CAPÍTULO I - DAS MEDIDAS ASSECURATÓRIAS E NATUREZA PENAL E DE TUTELA PROVISÓRIA CÍVEL

Art. 338. A medida cautelar de natureza penal será requerida ao Relator do processo, ou àquele que estiver já prevento, competindo-lhe os atos de instrução, o qual poderá delegá-la a Juiz de primeiro grau.

§ 1°. Quando a medida for preparatória, estará sujeita a distribuição. 

§ 2°. O Relator a quem for distribuída a medida cautelar de natureza penal ficará prevento para julgar os recursos oriundos da Ação Penal. 

Art. 339.  Nos recursos cíveis, a tutela provisória de urgência ou evidência, cautelar ou antecipada, pode ser concedida em caráter antecedente ou incidental, por meio de requerimento autônomo a ser formulado perante o Tribunal, na forma do art. 299, parágrafo único, do Código de Processo Civil, aplicando-se, quanto à prevenção, também o disposto no art. 930, parágrafo único, do mesmo Código.

§ 1°. Quando a tutela provisória for requerida em caráter antecedente ao recebimento efetivo do recurso cível no Tribunal, a distribuição será efetuada ao órgão julgador competente para apreciar o mérito da ação originária, ou ao Relator que já estiver prevento na respectiva Câmara, e, caso tenha sido transferido, a prevenção será do seu sucessor.

§ 2°. Requerida a tutela de urgência de forma incidental, será distribuída ao Relator já prevento para o exame do recurso cível pendente de julgamento, autuando-se em separado ao recurso cível e encaminhando-a para deliberação. 

§ 3°. O procedimento a ser adotado para o exame da tutela provisória, nos casos específicos, será aquele previsto no ordenamento processual civil, sob a incumbência do Relator, na forma do art. 932, II, do Código de Processo Civil, sendo cabível a interposição de agravo interno de sua decisão. 

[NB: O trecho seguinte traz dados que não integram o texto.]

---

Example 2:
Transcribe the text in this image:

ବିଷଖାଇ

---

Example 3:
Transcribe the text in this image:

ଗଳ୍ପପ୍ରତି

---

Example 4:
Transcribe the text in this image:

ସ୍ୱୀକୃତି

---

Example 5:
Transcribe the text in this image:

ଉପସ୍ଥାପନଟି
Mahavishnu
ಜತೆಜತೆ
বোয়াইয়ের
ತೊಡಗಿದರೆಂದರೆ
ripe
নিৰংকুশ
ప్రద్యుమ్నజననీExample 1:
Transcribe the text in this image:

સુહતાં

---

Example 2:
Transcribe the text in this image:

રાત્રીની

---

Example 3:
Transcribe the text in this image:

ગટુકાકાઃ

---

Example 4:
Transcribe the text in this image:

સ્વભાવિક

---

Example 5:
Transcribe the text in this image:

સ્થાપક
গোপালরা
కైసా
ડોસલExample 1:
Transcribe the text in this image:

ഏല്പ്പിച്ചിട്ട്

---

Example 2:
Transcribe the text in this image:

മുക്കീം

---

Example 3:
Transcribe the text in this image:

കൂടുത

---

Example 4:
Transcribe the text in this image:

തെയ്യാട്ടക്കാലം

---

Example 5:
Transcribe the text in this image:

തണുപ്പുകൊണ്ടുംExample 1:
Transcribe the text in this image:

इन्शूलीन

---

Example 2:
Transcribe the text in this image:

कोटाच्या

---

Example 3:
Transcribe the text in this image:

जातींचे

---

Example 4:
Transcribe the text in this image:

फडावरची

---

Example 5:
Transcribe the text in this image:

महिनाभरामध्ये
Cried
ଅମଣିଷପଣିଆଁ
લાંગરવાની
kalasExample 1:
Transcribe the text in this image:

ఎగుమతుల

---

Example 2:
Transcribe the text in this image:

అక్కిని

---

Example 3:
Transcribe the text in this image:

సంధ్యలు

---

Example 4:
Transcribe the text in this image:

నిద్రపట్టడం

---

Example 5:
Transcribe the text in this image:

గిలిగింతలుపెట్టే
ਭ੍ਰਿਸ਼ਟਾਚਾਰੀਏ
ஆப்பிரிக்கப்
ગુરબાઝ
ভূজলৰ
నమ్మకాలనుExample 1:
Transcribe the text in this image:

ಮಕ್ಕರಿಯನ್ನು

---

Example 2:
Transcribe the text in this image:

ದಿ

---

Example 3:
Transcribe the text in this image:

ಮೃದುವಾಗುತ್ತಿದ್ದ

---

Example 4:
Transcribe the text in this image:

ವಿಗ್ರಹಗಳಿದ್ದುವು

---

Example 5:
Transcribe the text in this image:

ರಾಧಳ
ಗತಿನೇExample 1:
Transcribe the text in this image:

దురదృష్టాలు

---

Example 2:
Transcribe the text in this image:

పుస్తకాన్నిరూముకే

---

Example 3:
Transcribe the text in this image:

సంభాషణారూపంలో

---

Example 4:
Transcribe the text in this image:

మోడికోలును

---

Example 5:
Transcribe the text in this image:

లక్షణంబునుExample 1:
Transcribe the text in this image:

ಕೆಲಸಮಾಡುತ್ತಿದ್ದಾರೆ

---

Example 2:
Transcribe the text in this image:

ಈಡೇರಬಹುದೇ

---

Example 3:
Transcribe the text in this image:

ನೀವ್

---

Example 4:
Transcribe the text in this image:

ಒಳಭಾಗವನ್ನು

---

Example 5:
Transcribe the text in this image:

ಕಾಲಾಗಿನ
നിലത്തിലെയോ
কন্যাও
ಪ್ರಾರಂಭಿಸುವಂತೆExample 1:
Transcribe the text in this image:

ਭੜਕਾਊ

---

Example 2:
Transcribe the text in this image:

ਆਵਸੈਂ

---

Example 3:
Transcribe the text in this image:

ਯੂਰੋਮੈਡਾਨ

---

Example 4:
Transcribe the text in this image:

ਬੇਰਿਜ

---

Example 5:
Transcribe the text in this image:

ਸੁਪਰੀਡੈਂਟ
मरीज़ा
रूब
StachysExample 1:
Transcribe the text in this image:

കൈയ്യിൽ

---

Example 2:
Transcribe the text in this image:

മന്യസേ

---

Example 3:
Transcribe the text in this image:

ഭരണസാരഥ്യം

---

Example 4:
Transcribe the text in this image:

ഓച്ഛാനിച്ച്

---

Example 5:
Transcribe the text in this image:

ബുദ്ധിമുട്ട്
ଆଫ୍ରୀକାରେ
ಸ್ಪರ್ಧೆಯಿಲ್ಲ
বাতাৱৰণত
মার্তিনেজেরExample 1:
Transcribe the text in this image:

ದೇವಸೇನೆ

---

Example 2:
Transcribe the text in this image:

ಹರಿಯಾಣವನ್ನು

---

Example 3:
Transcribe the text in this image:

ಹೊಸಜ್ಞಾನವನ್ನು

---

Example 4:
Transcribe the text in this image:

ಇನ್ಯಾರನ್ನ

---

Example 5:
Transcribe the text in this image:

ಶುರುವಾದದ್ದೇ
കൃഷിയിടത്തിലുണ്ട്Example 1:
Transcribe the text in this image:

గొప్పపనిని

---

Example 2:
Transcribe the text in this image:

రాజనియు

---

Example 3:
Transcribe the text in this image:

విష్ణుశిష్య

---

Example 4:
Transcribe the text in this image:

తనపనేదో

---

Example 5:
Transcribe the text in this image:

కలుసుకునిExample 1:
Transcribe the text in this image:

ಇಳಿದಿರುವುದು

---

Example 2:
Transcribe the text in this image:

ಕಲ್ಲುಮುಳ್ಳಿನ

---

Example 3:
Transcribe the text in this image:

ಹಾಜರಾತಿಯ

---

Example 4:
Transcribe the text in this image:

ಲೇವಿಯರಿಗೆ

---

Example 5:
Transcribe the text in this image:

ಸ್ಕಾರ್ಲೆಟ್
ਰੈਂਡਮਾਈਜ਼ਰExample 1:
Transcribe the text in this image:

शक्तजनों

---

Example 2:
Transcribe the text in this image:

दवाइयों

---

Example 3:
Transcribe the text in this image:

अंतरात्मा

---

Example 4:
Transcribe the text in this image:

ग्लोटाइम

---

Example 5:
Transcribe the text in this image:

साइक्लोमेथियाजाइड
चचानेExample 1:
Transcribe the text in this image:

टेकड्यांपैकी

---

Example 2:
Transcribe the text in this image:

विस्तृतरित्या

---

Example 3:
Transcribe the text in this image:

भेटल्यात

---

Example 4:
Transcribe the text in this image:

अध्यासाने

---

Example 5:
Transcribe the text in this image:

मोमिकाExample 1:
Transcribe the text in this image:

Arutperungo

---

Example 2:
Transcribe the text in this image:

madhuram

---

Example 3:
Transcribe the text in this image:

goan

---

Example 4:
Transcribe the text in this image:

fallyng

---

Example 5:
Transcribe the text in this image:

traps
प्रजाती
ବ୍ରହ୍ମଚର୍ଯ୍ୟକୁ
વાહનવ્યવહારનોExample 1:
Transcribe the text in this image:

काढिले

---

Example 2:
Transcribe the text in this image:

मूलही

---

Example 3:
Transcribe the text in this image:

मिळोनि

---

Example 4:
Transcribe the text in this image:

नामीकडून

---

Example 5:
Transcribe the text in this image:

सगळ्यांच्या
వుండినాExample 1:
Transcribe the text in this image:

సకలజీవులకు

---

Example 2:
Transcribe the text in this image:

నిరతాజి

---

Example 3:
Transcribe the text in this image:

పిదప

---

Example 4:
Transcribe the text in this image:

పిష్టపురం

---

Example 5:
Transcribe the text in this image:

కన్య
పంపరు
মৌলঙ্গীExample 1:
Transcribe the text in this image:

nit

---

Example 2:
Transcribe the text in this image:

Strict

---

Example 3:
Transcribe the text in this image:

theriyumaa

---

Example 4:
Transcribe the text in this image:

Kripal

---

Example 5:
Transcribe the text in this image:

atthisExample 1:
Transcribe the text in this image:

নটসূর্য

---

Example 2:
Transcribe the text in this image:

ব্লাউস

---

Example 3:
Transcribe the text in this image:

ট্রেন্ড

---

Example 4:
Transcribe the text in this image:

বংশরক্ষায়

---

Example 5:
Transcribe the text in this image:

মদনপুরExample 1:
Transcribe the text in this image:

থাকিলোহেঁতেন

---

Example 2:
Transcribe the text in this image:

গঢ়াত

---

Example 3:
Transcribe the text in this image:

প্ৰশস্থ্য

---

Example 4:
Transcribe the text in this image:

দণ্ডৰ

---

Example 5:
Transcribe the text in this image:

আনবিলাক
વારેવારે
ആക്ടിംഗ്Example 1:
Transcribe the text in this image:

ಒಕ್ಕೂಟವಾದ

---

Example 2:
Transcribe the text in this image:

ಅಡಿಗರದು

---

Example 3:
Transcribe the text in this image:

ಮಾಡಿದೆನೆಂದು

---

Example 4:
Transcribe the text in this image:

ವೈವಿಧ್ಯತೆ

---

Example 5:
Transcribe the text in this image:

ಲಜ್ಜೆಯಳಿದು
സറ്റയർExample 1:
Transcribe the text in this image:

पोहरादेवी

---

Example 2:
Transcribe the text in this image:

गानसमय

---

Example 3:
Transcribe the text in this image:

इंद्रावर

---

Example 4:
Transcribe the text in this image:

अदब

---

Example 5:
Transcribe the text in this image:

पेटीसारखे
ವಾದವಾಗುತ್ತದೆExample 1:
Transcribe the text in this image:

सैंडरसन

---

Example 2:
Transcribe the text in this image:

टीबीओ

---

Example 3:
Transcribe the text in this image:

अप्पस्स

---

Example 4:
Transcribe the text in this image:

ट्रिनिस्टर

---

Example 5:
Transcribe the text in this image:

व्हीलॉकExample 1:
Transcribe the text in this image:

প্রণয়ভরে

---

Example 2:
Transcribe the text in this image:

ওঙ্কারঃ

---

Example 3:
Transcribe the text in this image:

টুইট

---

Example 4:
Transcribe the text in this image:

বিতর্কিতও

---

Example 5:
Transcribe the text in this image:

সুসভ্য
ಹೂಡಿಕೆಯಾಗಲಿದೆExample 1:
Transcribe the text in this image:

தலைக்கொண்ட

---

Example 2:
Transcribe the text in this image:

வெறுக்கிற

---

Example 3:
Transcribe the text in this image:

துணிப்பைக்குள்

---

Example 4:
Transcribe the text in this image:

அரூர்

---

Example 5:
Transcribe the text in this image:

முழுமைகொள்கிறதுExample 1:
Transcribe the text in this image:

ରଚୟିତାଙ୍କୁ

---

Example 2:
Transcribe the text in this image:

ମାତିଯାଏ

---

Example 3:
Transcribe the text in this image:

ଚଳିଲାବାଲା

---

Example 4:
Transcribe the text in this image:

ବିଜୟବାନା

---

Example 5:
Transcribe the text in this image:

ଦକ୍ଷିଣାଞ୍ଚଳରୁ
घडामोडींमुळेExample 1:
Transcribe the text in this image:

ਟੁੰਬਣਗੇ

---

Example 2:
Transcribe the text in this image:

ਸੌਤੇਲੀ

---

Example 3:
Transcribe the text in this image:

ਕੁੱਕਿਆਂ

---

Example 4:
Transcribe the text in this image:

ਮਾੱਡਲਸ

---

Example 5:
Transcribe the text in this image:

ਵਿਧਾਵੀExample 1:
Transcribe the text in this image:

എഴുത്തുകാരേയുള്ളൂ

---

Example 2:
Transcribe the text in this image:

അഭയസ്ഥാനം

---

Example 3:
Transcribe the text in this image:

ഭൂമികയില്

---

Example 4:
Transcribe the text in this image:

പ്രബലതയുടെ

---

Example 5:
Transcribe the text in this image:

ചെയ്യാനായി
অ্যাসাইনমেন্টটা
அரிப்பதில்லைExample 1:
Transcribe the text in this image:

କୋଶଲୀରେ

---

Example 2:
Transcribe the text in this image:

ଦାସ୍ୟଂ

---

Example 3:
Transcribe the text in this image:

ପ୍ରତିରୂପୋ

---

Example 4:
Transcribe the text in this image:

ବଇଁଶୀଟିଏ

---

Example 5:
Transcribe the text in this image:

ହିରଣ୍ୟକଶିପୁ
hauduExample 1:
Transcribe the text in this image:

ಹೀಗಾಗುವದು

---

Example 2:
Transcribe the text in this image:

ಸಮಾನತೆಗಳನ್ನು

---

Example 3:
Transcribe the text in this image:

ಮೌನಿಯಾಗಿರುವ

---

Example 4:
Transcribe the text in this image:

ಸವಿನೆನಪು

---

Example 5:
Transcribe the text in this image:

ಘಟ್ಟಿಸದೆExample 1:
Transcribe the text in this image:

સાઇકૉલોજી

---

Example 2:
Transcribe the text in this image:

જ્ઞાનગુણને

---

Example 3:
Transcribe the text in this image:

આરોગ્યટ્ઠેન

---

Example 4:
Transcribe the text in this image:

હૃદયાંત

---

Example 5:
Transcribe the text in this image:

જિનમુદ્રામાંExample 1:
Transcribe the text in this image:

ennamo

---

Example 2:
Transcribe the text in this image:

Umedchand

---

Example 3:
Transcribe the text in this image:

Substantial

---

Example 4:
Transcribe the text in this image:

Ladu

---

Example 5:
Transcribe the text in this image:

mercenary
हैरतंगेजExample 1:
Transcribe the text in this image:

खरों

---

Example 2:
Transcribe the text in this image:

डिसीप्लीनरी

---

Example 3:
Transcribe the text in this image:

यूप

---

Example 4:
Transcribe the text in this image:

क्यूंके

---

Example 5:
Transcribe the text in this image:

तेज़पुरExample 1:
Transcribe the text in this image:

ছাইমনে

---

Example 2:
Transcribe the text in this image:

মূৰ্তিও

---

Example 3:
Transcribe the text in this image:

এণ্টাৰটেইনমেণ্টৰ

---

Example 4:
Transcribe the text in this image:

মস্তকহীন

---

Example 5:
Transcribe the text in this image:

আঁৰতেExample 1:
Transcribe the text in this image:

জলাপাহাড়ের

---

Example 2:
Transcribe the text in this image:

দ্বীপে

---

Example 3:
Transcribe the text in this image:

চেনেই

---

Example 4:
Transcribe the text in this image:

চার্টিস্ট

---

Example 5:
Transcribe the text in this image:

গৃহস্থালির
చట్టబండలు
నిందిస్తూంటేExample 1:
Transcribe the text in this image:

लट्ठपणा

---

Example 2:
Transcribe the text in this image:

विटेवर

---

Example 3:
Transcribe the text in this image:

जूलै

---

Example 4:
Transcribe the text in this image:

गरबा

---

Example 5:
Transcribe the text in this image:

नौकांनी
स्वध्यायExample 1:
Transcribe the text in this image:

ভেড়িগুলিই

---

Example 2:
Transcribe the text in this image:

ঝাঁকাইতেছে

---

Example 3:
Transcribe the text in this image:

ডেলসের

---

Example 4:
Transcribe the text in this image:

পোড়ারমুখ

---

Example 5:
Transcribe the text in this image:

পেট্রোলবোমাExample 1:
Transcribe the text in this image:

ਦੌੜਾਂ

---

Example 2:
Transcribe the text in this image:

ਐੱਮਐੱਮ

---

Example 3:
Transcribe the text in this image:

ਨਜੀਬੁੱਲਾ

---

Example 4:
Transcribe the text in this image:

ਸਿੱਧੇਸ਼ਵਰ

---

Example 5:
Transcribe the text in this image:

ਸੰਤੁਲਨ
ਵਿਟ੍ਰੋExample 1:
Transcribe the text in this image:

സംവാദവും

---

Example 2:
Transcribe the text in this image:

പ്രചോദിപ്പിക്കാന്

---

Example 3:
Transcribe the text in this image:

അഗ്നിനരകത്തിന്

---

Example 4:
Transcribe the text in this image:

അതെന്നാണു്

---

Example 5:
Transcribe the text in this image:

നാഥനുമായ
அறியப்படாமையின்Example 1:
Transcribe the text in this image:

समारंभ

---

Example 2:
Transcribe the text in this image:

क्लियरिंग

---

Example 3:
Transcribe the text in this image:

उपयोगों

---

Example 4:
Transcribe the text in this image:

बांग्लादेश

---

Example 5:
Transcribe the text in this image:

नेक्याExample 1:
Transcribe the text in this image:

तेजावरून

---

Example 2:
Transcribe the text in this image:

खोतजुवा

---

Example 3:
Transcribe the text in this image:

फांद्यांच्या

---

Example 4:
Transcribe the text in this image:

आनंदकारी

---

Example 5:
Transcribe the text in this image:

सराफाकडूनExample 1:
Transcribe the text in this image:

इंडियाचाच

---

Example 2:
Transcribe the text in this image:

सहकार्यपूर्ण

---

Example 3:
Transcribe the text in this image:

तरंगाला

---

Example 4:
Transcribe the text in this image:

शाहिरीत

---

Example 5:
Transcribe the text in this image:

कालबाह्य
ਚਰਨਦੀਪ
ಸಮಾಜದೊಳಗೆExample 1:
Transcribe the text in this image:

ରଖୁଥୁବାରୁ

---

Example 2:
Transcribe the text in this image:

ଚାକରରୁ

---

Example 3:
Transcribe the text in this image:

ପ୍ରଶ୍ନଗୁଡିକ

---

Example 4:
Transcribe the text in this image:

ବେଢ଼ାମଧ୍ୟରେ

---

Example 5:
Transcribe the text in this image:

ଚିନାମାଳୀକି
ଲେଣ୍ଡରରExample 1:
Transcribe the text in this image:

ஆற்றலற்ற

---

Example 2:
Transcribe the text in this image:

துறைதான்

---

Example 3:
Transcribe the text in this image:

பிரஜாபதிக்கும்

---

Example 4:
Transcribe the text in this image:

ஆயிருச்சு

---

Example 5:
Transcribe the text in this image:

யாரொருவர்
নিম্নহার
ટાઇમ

Art. 339-A. O pedido de tutela de evidência ou de urgência para obtenção do efeito suspensivo ao recurso de apelação, na forma do art. 1.012, §3°, do Código de Processo Civil, será distribuído ao órgão julgador para apreciar o mérito da ação originária, conforme as competências definidas das Câmaras. 

§ 1°. Na hipótese do caput deste artigo, caso requerido entre a interposição e o aguardo do recebimento da Apelação no Tribunal, o pedido será formulado em petição autônoma, instruído com documentos necessários a compreensão da controvérsia, e autuado com urgência, com remessa ao Relator que recebeu a incumbência decorrente da distribuição. Oportunamente, com o recebimento da apelação, tal pedido será apensado. 

§ 2°. O Relator que apreciou o requerimento da concessão do efeito suspensivo ficará prevento para processar e julgar a apelação, salvo quando houver motivo justificado para a alteração da competência inicialmente atribuída. 

§ 3°. Caso já distribuída a apelação, esse pedido será encaminhado ao Relator já prevento, para apreciação de forma incidental, nos próprios autos do recurso de apelação.

§ 4°. Caberá ao Relator examinar a concessão do efeito suspensivo com base nos motivos previstos no art. 1.012, § 4°, do CPC, obstando, no caso de deferimento da suspensão, a eficácia da decisão recorrida.